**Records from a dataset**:

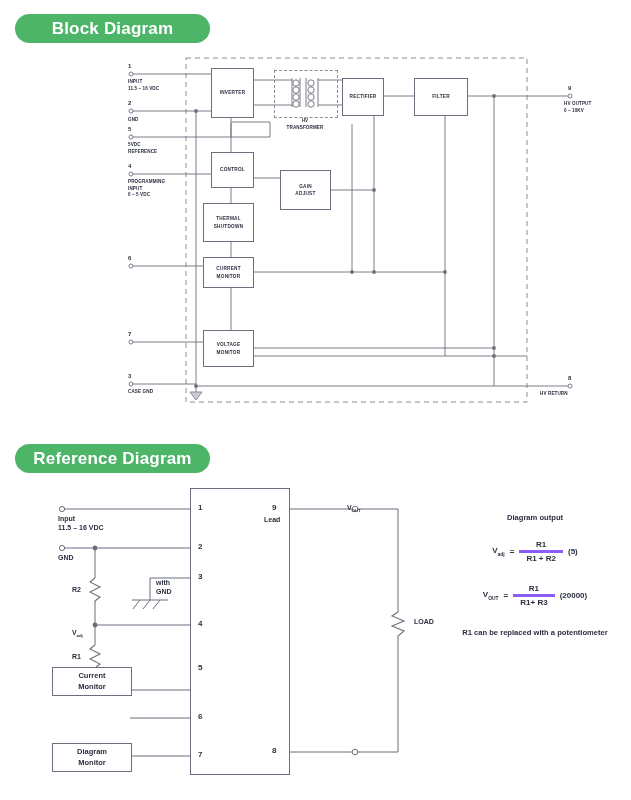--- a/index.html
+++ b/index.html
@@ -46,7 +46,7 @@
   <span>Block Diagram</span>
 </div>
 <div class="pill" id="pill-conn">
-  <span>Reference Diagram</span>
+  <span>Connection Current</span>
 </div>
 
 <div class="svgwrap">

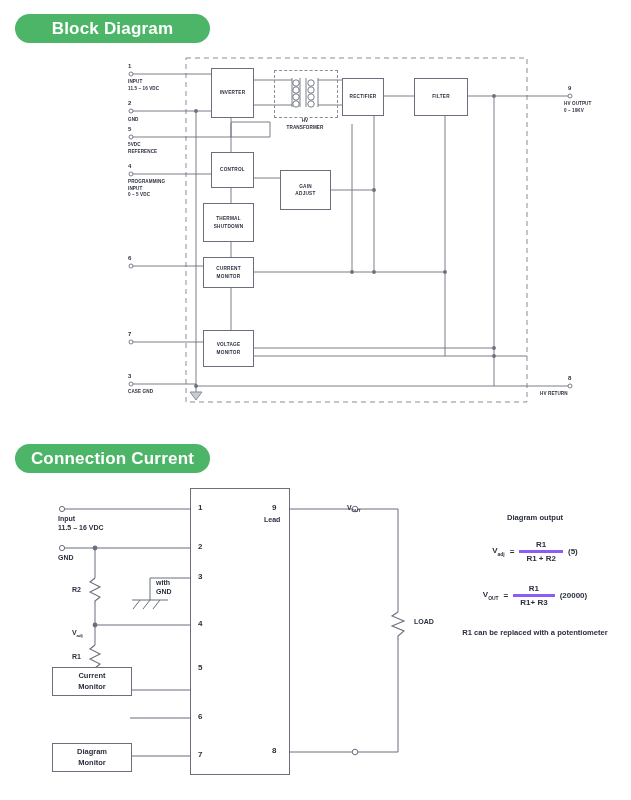--- a/index.html
+++ b/index.html
@@ -288,7 +288,7 @@
 </div>
 <div class="clbl" style="left:414px;top:617px;">LOAD</div>
 
-<div class="cmon" style="left:52px;top:667px;width:78px;height:27px;white-space:pre-line;">
+<div class="cmon" style="left:52px;top:718px;width:78px;height:27px;white-space:pre-line;">
   <span>Current
 Monitor</span>
 </div>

**What needs to be done**: From first line to last, return the records verbatim without their pictures.

**Output below**:
--- a/index.html
+++ b/index.html
@@ -46,7 +46,7 @@
   <span>Block Diagram</span>
 </div>
 <div class="pill" id="pill-conn">
-  <span>Reference Diagram</span>
+  <span>Connection Current</span>
 </div>
 
 <div class="svgwrap">

--- a/index.html
+++ b/index.html
@@ -288,7 +288,7 @@
 </div>
 <div class="clbl" style="left:414px;top:617px;">LOAD</div>
 
-<div class="cmon" style="left:52px;top:667px;width:78px;height:27px;white-space:pre-line;">
+<div class="cmon" style="left:52px;top:718px;width:78px;height:27px;white-space:pre-line;">
   <span>Current
 Monitor</span>
 </div>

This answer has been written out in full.